In this paper we attempt to clarify such misconceptions in answering the above questions and discussing in general the rationale behind the multi-model ensemble concept.

The study is based on the extensive data set of seasonal hindcasts produced in the DEMETER project (Development of a European Multi-model Ensemble System for Seasonal to Interannual Prediction). DEMETER was conceived and funded as a European Union (EU) Framework-V project in order to advance the concept of multi-model ensemble prediction by installing a number of state-of-the-art global coupled ocean–atmosphere models on a single supercomputer, and to produce a series of six-month multi-model ensemble hindcasts with common archiving and common diagnostic software. A general description of the project, the involved coupled models, the produced data set, as well as the verification, downscaling and application of the data is given in Palmer et al. (2004). Here, the DEMETER data set is used to study specifically the advantages and limitations of the multi-model ensemble approach in seasonal forecasting.

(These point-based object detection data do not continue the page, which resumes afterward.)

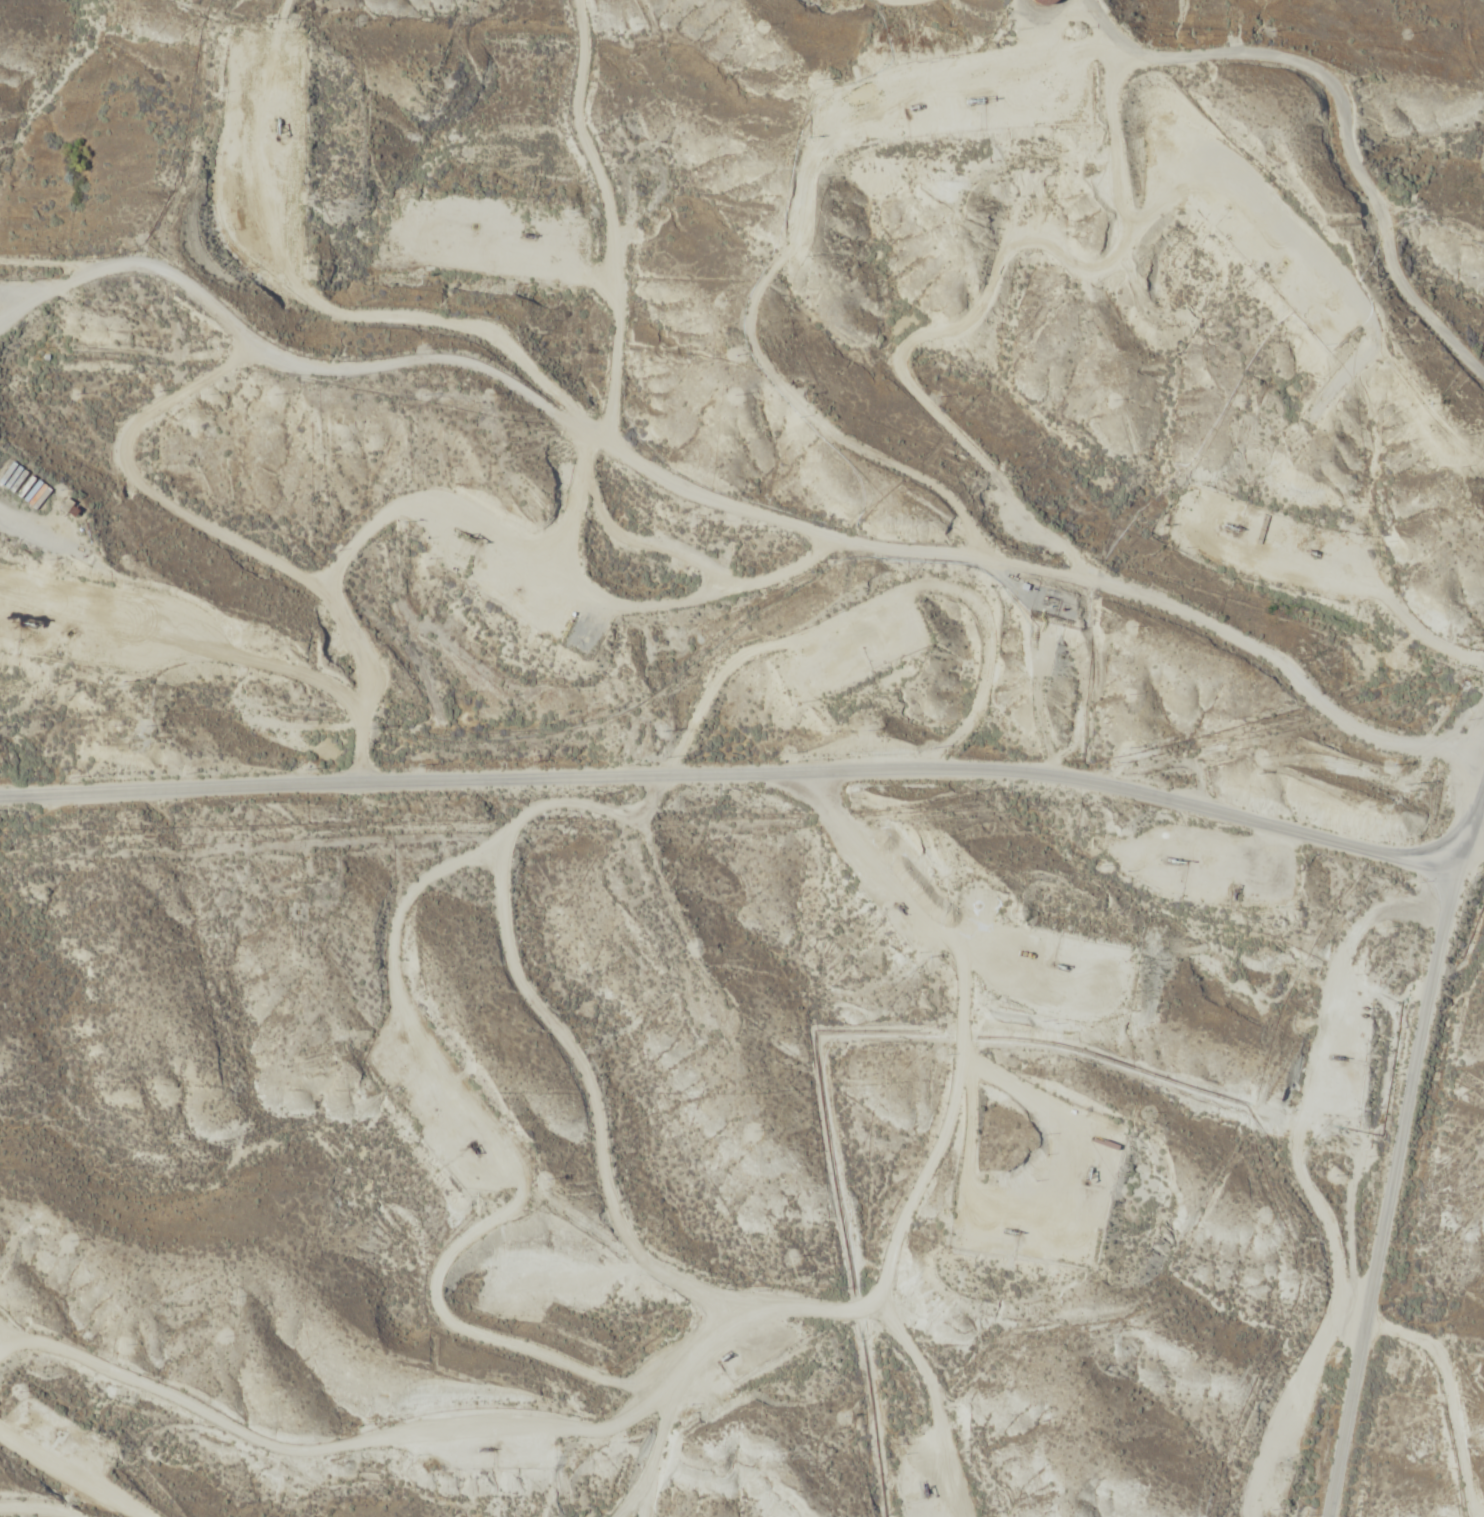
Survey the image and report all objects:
building: (1050, 1)
road: (325, 227)
road: (795, 237)
road: (939, 317)
road: (531, 434)
petroleum well: (1234, 527)
road: (268, 547)
petroleum well: (1312, 552)
building: (577, 636)
road: (746, 778)
road: (1471, 821)
petroleum well: (1174, 860)
petroleum well: (1059, 968)
petroleum well: (1337, 1057)
petroleum well: (1087, 1172)
road: (1387, 1185)
road: (662, 1226)
road: (324, 1387)
road: (1450, 1395)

In its simplest form, a multi-model ensemble forecast is produced by simply merging the individual forecasts with equal weights. However, more complex methods of optimally combining the single-model output have been described (Krishnamurti et al., 1999; Pavan and Doblas-Reyes, 2000; Rajagopalan et al., 2002). A substantial amount of effort has been concentrated on assessing the performance of sophisticated techniques for constructing optimal multi-model ensembles. However, neither a comprehensive demonstration of the superiority of the multi-model approach for seasonal forecasting nor any substantial work on the rationale behind its success can be found in the literature. Motivated by this lack of groundwork, a comprehensive documentation of the improved performance of a multi-model ensemble system compared to single-model ensemble predictions will be presented here, and also an explanation for the multi-model superiority is proposed.

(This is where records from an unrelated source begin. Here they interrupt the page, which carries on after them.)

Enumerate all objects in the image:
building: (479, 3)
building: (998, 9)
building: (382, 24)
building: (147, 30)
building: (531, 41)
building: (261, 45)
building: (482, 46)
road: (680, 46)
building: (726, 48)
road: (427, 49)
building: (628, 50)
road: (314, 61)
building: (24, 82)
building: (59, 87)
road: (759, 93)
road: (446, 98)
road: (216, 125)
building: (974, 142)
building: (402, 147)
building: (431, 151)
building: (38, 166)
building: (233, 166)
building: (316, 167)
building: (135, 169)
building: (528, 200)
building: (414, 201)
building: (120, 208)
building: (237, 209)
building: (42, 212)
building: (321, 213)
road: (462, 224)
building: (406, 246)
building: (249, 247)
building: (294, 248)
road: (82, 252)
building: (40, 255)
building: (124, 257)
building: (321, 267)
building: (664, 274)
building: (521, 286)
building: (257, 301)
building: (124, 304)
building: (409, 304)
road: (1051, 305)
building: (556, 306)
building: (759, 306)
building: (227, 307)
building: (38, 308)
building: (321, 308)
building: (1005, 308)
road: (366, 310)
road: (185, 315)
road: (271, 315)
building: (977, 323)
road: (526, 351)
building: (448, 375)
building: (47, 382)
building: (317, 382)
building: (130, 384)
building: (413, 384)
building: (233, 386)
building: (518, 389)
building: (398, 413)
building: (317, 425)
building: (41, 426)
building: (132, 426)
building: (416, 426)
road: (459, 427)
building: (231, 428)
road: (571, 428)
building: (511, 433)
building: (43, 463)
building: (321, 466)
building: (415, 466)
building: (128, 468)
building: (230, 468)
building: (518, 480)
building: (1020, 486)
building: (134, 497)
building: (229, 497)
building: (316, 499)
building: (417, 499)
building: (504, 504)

In order to illustrate the improvements found when using an ‘equal-weight’ multi-model ensemble forecast system separately from the likely improvements expected in optimal multi-model ensembles, the paper is split into two parts. In the first part, the basic concept of the multi-model approach is discussed along with results from the equal-weight multi-model ensemble, henceforth referred to as the simple multi-model ensemble. All issues related to advanced methods for calibrating and optimally combining models will be addressed in the second part of the paper. A careful examination of simple multi-model ensembles results is additionally motivated by the the following facts: (i) robust optimal weights are difficult to calculate given the short samples available to train the models (Kharin and Zwiers, 2002; Peng et al., 2002), i.e. often the use of the simple multi-model is the only practical way of utilizing the multi-model approach; (ii) simple multi-model ensembles may be considered as a reference method for optimal multi-model ensemble systems.

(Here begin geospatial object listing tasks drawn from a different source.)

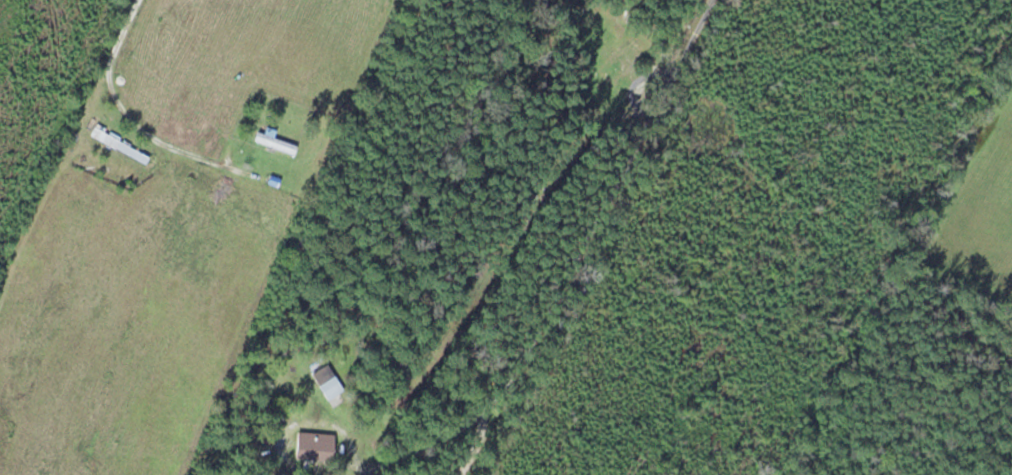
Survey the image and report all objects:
road: (682, 48)
building: (618, 60)
road: (127, 119)
building: (274, 143)
building: (325, 381)
building: (312, 446)

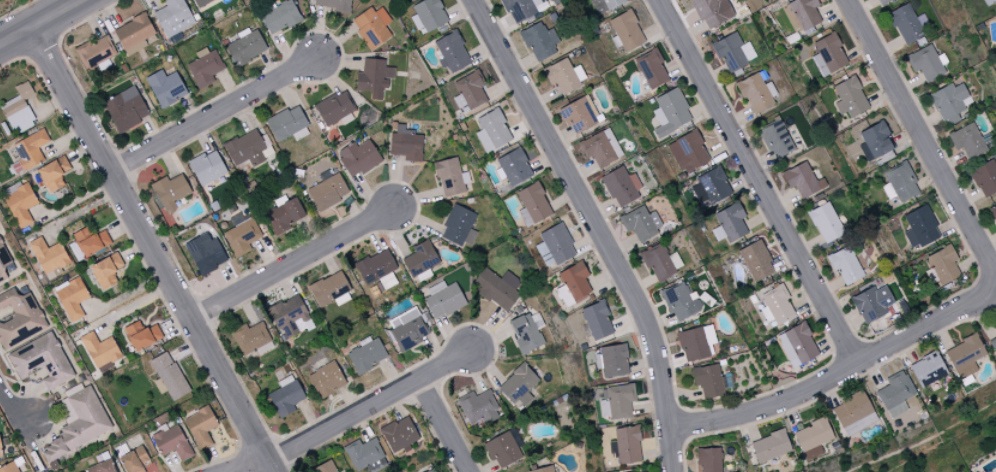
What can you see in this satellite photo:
building: (881, 1)
building: (201, 2)
building: (989, 2)
building: (333, 4)
building: (605, 5)
road: (45, 9)
building: (520, 9)
building: (712, 12)
building: (801, 14)
building: (428, 15)
building: (173, 17)
building: (280, 17)
road: (42, 23)
building: (905, 24)
building: (372, 27)
building: (625, 32)
building: (134, 34)
building: (539, 42)
building: (246, 47)
building: (452, 52)
building: (733, 52)
building: (94, 53)
building: (828, 56)
building: (925, 63)
building: (205, 68)
building: (651, 69)
building: (563, 76)
building: (374, 78)
building: (166, 88)
building: (471, 91)
building: (756, 93)
building: (850, 98)
building: (950, 103)
building: (335, 108)
building: (126, 109)
building: (19, 110)
building: (670, 113)
road: (214, 115)
building: (579, 115)
building: (288, 125)
building: (492, 131)
road: (918, 131)
building: (775, 140)
building: (967, 141)
building: (875, 142)
building: (406, 145)
building: (245, 149)
building: (601, 149)
building: (29, 151)
building: (688, 153)
building: (358, 158)
building: (207, 168)
building: (513, 168)
building: (54, 174)
building: (450, 178)
building: (985, 178)
building: (803, 180)
road: (759, 182)
building: (900, 183)
building: (621, 187)
building: (711, 187)
building: (170, 192)
building: (328, 192)
building: (20, 205)
building: (533, 205)
building: (994, 210)
building: (284, 215)
building: (826, 223)
building: (640, 224)
building: (729, 224)
building: (459, 227)
road: (598, 227)
building: (920, 228)
building: (241, 237)
building: (91, 242)
building: (554, 246)
road: (155, 249)
building: (206, 254)
building: (49, 258)
building: (421, 261)
building: (756, 261)
building: (3, 263)
building: (661, 263)
road: (292, 264)
building: (847, 266)
building: (942, 266)
building: (377, 270)
building: (106, 271)
building: (575, 282)
building: (496, 289)
building: (330, 290)
building: (72, 298)
building: (443, 300)
building: (681, 302)
building: (871, 304)
building: (776, 306)
building: (19, 319)
building: (597, 321)
building: (408, 329)
building: (526, 333)
building: (142, 336)
building: (251, 338)
building: (696, 343)
building: (797, 345)
building: (993, 345)
building: (100, 350)
building: (367, 355)
building: (965, 356)
building: (41, 361)
building: (612, 361)
road: (847, 370)
building: (928, 370)
building: (168, 377)
building: (326, 380)
building: (708, 381)
building: (518, 384)
building: (895, 395)
building: (286, 396)
building: (616, 402)
road: (369, 406)
building: (478, 408)
road: (13, 409)
building: (851, 410)
building: (78, 423)
road: (443, 425)
building: (201, 427)
building: (399, 435)
building: (813, 439)
building: (172, 443)
building: (626, 446)
building: (770, 447)
building: (503, 449)
building: (1, 451)
building: (366, 456)
building: (134, 460)
building: (709, 460)
road: (249, 465)
building: (102, 467)
building: (325, 467)
building: (10, 468)
building: (543, 470)
building: (432, 471)

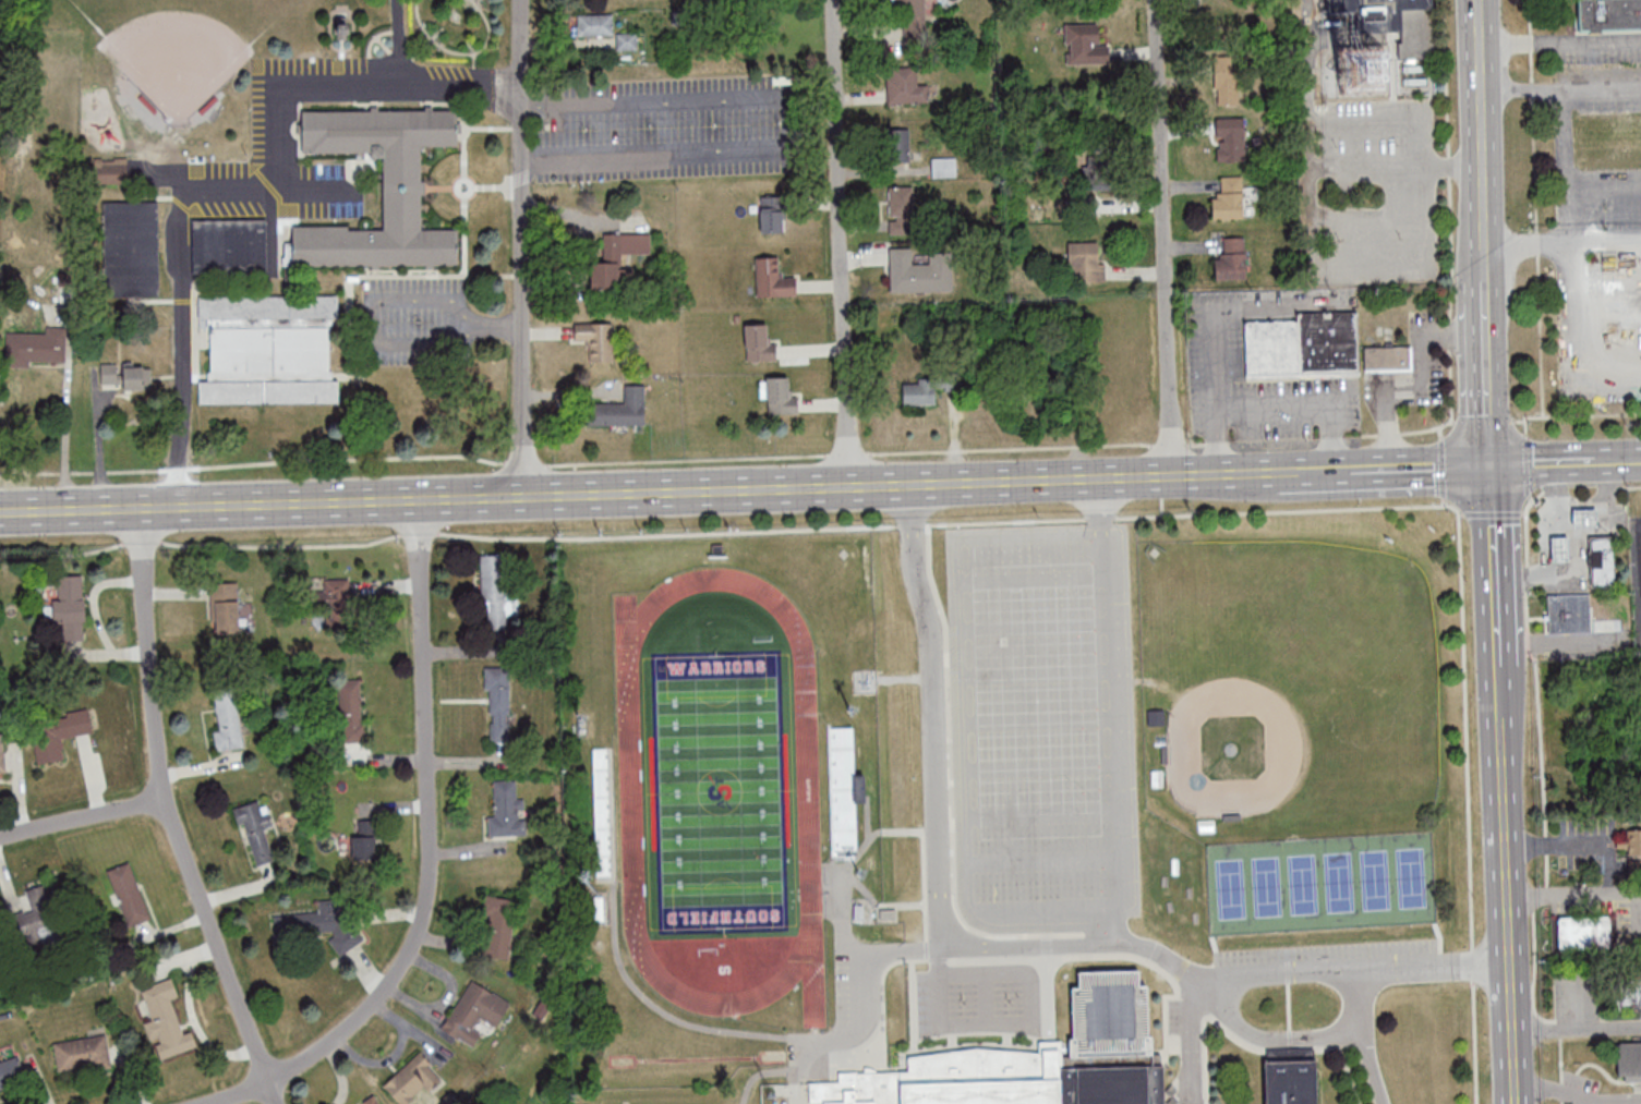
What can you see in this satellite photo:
building: (1375, 4)
building: (908, 13)
building: (1609, 16)
road: (1482, 21)
building: (595, 24)
building: (342, 29)
building: (627, 41)
road: (1561, 41)
park: (180, 45)
building: (1084, 45)
road: (1483, 52)
building: (1226, 82)
road: (420, 84)
building: (905, 86)
road: (276, 111)
road: (794, 123)
building: (1230, 138)
building: (1608, 140)
road: (1483, 142)
building: (899, 144)
building: (944, 166)
building: (109, 171)
road: (1449, 175)
building: (1093, 177)
road: (1568, 177)
building: (1229, 199)
building: (1081, 207)
road: (1536, 207)
building: (900, 210)
building: (773, 213)
road: (1164, 237)
road: (841, 242)
building: (230, 246)
road: (522, 247)
building: (132, 248)
road: (1485, 249)
building: (616, 258)
building: (1230, 260)
building: (1085, 261)
building: (327, 265)
building: (907, 272)
building: (773, 278)
road: (180, 302)
building: (1620, 308)
road: (372, 317)
road: (493, 326)
road: (1486, 331)
building: (596, 340)
road: (1574, 341)
building: (759, 343)
building: (41, 346)
building: (1303, 346)
building: (1387, 358)
building: (110, 374)
building: (135, 376)
road: (1423, 390)
building: (919, 391)
building: (779, 396)
building: (619, 409)
road: (1573, 414)
road: (1520, 420)
road: (1451, 421)
road: (1484, 421)
road: (1442, 425)
road: (1488, 425)
road: (1440, 430)
road: (67, 439)
road: (1284, 440)
road: (1197, 444)
road: (594, 460)
road: (1617, 460)
road: (1541, 462)
traffic signals: (1488, 464)
road: (1527, 465)
road: (1418, 466)
road: (1441, 467)
road: (1323, 469)
road: (1289, 470)
road: (1584, 483)
road: (1634, 487)
road: (640, 491)
road: (1530, 498)
road: (1443, 501)
road: (1601, 504)
road: (1524, 512)
road: (1492, 513)
road: (1459, 514)
building: (1583, 518)
road: (556, 538)
building: (1558, 549)
road: (1574, 556)
road: (1460, 557)
building: (1600, 562)
road: (1492, 567)
road: (1639, 581)
building: (494, 593)
building: (335, 602)
building: (70, 606)
building: (225, 607)
building: (1567, 613)
road: (1553, 643)
park: (1291, 678)
road: (1496, 697)
building: (498, 699)
building: (351, 710)
road: (1115, 711)
building: (227, 720)
building: (57, 734)
building: (841, 746)
building: (2, 755)
road: (1541, 760)
track: (629, 791)
park: (718, 791)
road: (938, 791)
building: (505, 810)
road: (172, 814)
road: (84, 816)
building: (256, 828)
building: (842, 829)
building: (364, 839)
road: (1557, 844)
building: (1632, 847)
road: (429, 855)
park: (1410, 878)
park: (1374, 880)
park: (1338, 882)
park: (1302, 884)
park: (1266, 886)
park: (1230, 888)
building: (128, 894)
road: (1583, 897)
road: (1507, 914)
building: (36, 919)
building: (499, 925)
building: (317, 926)
building: (1584, 933)
road: (1440, 965)
road: (1237, 977)
building: (1630, 989)
building: (475, 1013)
building: (165, 1021)
road: (1474, 1025)
road: (1576, 1027)
road: (1365, 1037)
road: (1266, 1038)
building: (82, 1054)
building: (1047, 1060)
road: (1561, 1061)
building: (1629, 1061)
building: (10, 1075)
building: (1295, 1076)
building: (412, 1080)
road: (1577, 1093)
building: (374, 1102)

A description of the data set and diagnostic tools used can be found in Section 2. In order to document the multi-model superiority, a comprehensive comparison of simple multi-model versus single-model results is presented in Section 3. A discussion of the rationale behind the superiority of the multi-model follows in Section 4, including some theoretical considerations and practical examples. The conclusions are summarized in Section 5.